SOON after Lord Bellamont's marriage with Lady Frances, they went from Richmond to Godolphin Castle, where the Duke and a gay party of Lady Arabella's friends, as she called the fashionable group of idlers as assembled in that luxurious abode, were awaiting the bride's arrival, as the Queen of the Revels, and the dame of all fashion to be, for the ensuing season in London. Here, then, opened the very first scene on which

Lady Frances had calculated to play her destined part in the life which she had purposed to lead ; and here, accordingly, she made her debut in the very top of her bent.

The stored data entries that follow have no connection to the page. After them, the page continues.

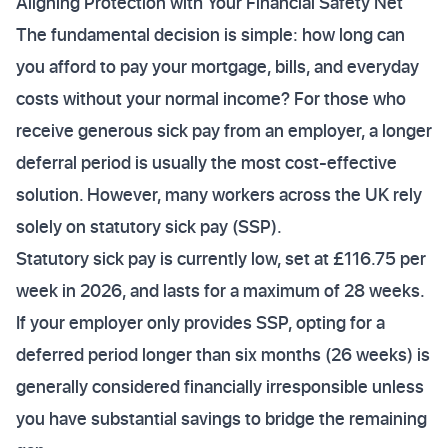
Aligning Protection with Your Financial Safety Net
The fundamental decision is simple: how long can
you afford to pay your mortgage, bills, and everyday
costs without your normal income? For those who
receive generous sick pay from an employer, a longer
deferral period is usually the most cost-effective
solution. However, many workers across the UK rely
solely on statutory sick pay (SSP).
Statutory sick pay is currently low, set at £116.75 per
week in 2026, and lasts for a maximum of 28 weeks.
If your employer only provides SSP, opting for a
deferred period longer than six months (26 weeks) is
generally considered financially irresponsible unless
you have substantial savings to bridge the remaining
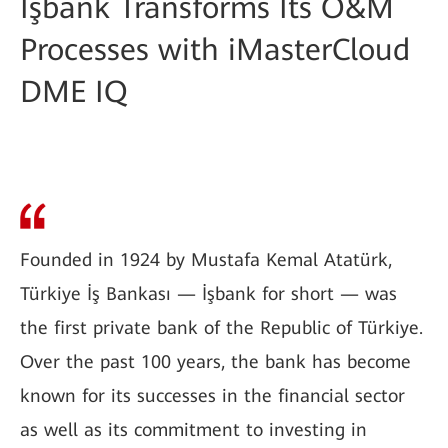
İşbank Transforms Its O&M
Processes with iMasterCloud
DME IQ
Founded in 1924 by Mustafa Kemal Atatürk,
Türkiye İş Bankası — İşbank for short — was
the first private bank of the Republic of Türkiye.
Over the past 100 years, the bank has become
known for its successes in the financial sector
as well as its commitment to investing in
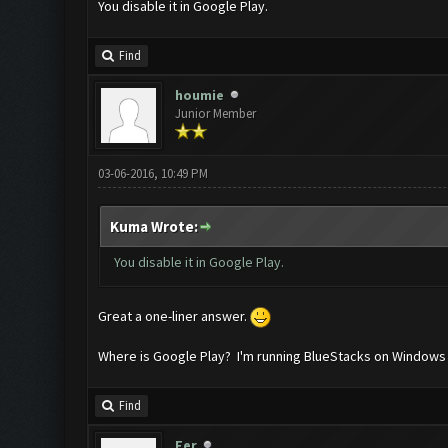
You disable it in Google Play.
Find
houmie
Junior Member
03-06-2016, 10:49 PM
Kuma Wrote:
You disable it in Google Play.
Great a one-liner answer.
Where is Google Play? I'm running BlueStacks on Windows 
Find
Fer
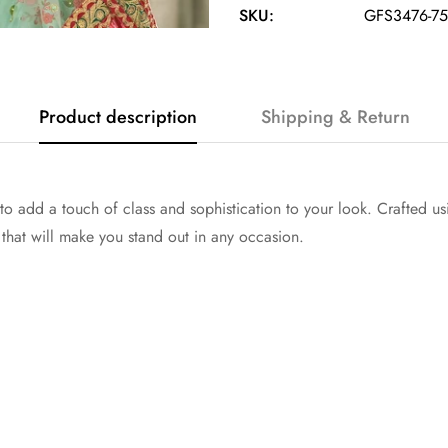
SKU:
GFS3476-75
Product description
Shipping & Return
o add a touch of class and sophistication to your look. Crafted usin
that will make you stand out in any occasion.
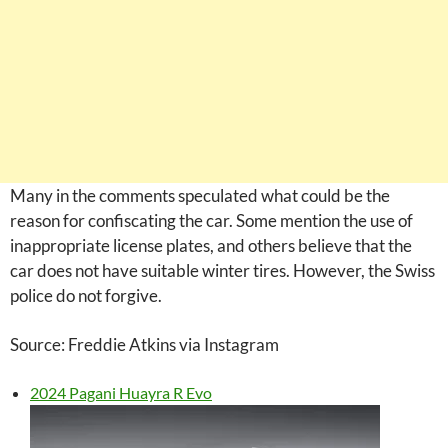
Many in the comments speculated what could be the
reason for confiscating the car. Some mention the use of
inappropriate license plates, and others believe that the
car does not have suitable winter tires. However, the Swiss
police do not forgive.
Source: Freddie Atkins via Instagram
2024 Pagani Huayra R Evo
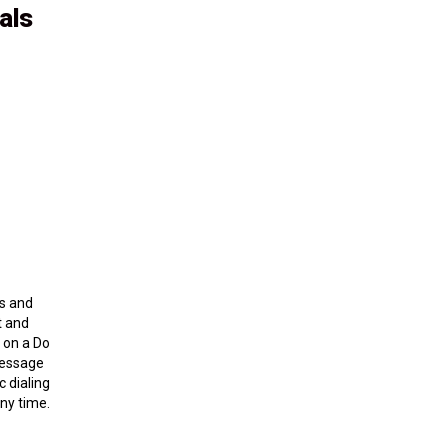
als
ns and
t and
d on a Do
 message
c dialing
ny time.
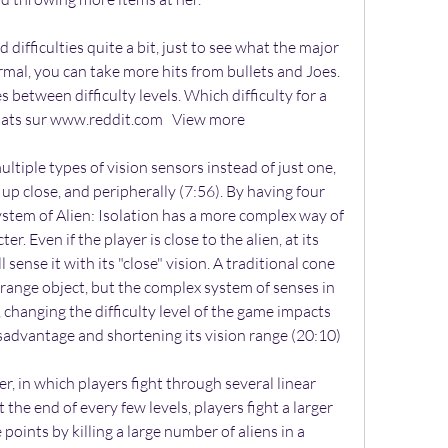
difficulties quite a bit, just to see what the major 
mal, you can take more hits from bullets and Joes. 
between difficulty levels. Which difficulty for a 
ltats sur www.reddit.com   View more 
ultiple types of vision sensors instead of just one, 
 up close, and peripherally (7:56). By having four 
system of Alien: Isolation has a more complex way of 
r. Even if the player is close to the alien, at its 
l sense it with its "close" vision. A traditional cone 
-range object, but the complex system of senses in 
, changing the difficulty level of the game impacts 
disadvantage and shortening its vision range (20:10)
er, in which players fight through several linear 
At the end of every few levels, players fight a larger 
 points by killing a large number of aliens in a 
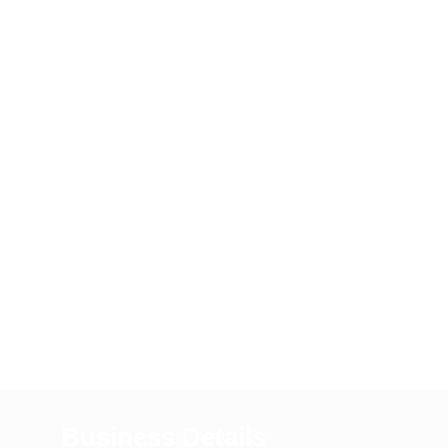
Business Details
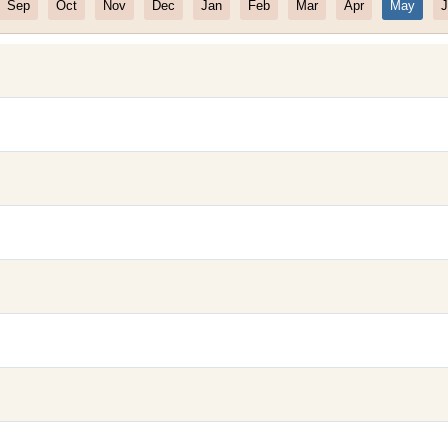
Sep
Oct
Nov
Dec
Jan
Feb
Mar
Apr
May
J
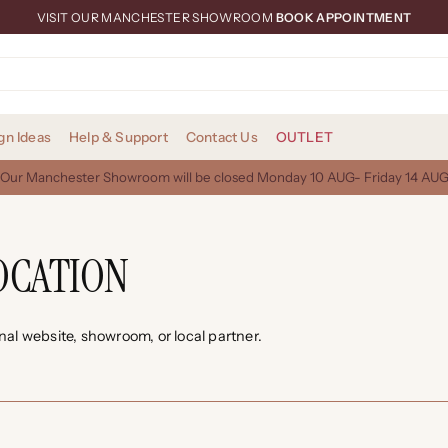
VISIT OUR MANCHESTER SHOWROOM
BOOK APPOINTMENT
gn Ideas
Help & Support
Contact Us
OUTLET
Our Manchester Showroom will be closed Monday 10 AUG- Friday 14 AU
OCATION
onal website, showroom, or local partner.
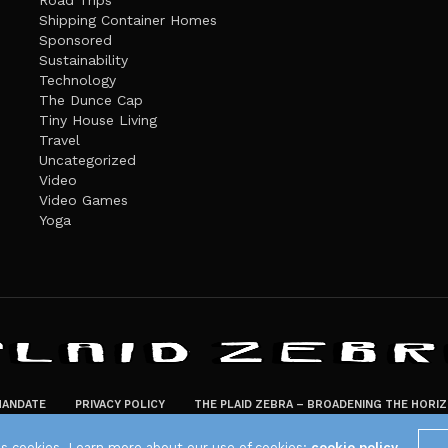
Road Trips
Shipping Container Homes
Sponsored
Sustainability
Technology
The Dunce Cap
Tiny House Living
Travel
Uncategorized
Video
Video Games
Yoga
ANDATE
PRIVACY POLICY
THE PLAID ZEBRA – BROADENING THE HORI
The Plaid Zebra
es cookies. Learn more about our use of cookies:
cookie policy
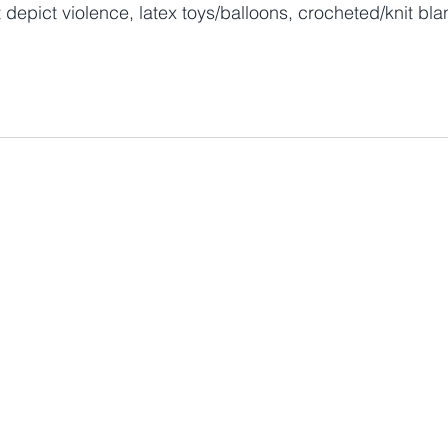
 depict violence, latex toys/balloons, crocheted/knit bla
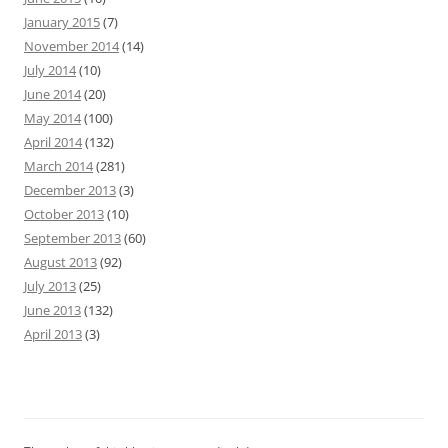
January 2015
(7)
November 2014
(14)
July 2014
(10)
June 2014
(20)
May 2014
(100)
April 2014
(132)
March 2014
(281)
December 2013
(3)
October 2013
(10)
September 2013
(60)
August 2013
(92)
July 2013
(25)
June 2013
(132)
April 2013
(3)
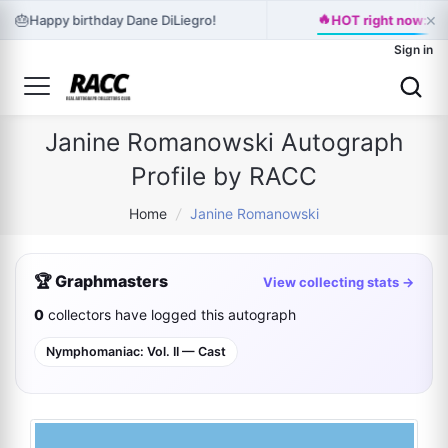
🔥
×
🎂
Happy birthday Dane DiLiegro!
HOT right now: HA
Sign in
Janine Romanowski Autograph
Profile by RACC
Home
/
Janine Romanowski
🏆 Graphmasters
View collecting stats →
0
collectors have logged this autograph
Nymphomaniac: Vol. II — Cast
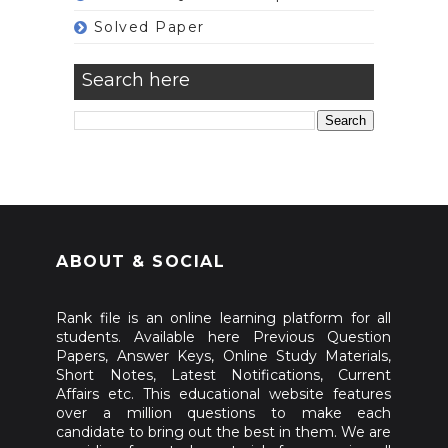
Solved Paper
Search here
ABOUT & SOCIAL
Rank file is an online learning platform for all
students. Available here Previous Question
Papers, Answer Keys, Online Study Materials,
Short Notes, Latest Notifications, Current
Affairs etc. This educational website features
over a million questions to make each
candidate to bring out the best in them. We are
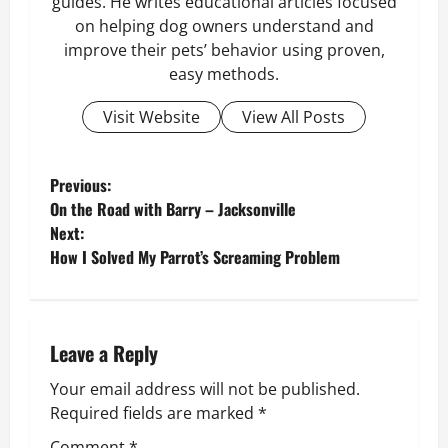
guides. He writes educational articles focused
on helping dog owners understand and
improve their pets’ behavior using proven,
easy methods.
Visit Website
View All Posts
P
Previous:
On the Road with Barry – Jacksonville
o
Next:
How I Solved My Parrot’s Screaming Problem
s
t
n
Leave a Reply
Your email address will not be published.
a
Required fields are marked
*
v
Comment
*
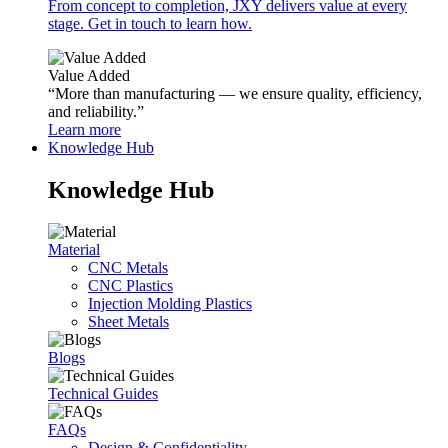
From concept to completion, JXY delivers value at every
stage. Get in touch to learn how.
Value Added
“More than manufacturing — we ensure quality, efficiency,
and reliability.”
Learn more
Knowledge Hub
Knowledge Hub
Material
CNC Metals
CNC Plastics
Injection Molding Plastics
Sheet Metals
Blogs
Technical Guides
FAQs
Design & Confidentiality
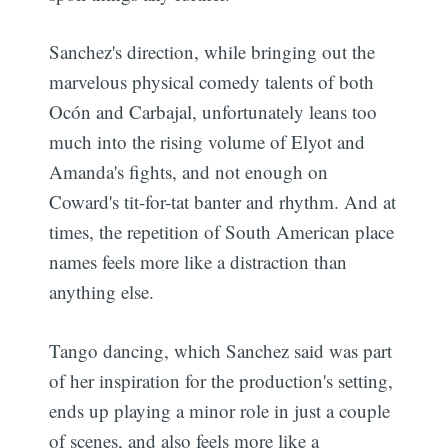
Sanchez's direction, while bringing out the
marvelous physical comedy talents of both
Ocón and Carbajal, unfortunately leans too
much into the rising volume of Elyot and
Amanda's fights, and not enough on
Coward's tit-for-tat banter and rhythm. And at
times, the repetition of South American place
names feels more like a distraction than
anything else.
Tango dancing, which Sanchez said was part
of her inspiration for the production's setting,
ends up playing a minor role in just a couple
of scenes, and also feels more like a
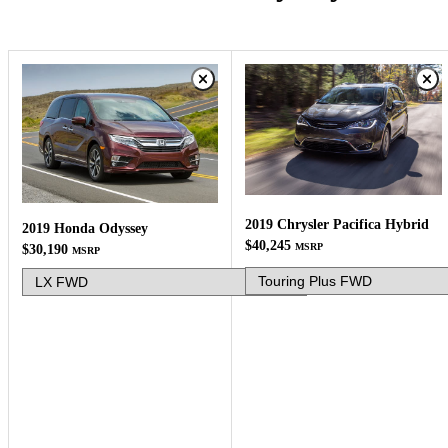
2019 Chrysler Pacifica Hybrid
2019 Honda Odyssey
$40,245
MSRP
$30,190
MSRP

She had married Lord Bellamont because he

had a fine estate, was a gay gallant-looking young man, with a fine showy person, and could supply her with all the paraphernalia of dress, jewels, and equipage, in which she centered her principal ideas of happiness, and which could render her an object of envy to characters equally vain and heartless as her own. She had overlooked in her husband the more precious qualities of a warm, affectionate, and ingenuous disposition: or rather, she had regarded these as mere tools, wherewith to work her own will, and obtain an absolute sway.

Lord Bellamont, on his part, had married her, bona fide, for red-hot love: but it was that sort of love which, though had it fallen on good ground it would have brought forth good fruit, yet falling as it did, it had no basis to rest upon, and preying ever on its own disappointment, withered away in process of time, and settled in a captiousness of temper which embittered his existence.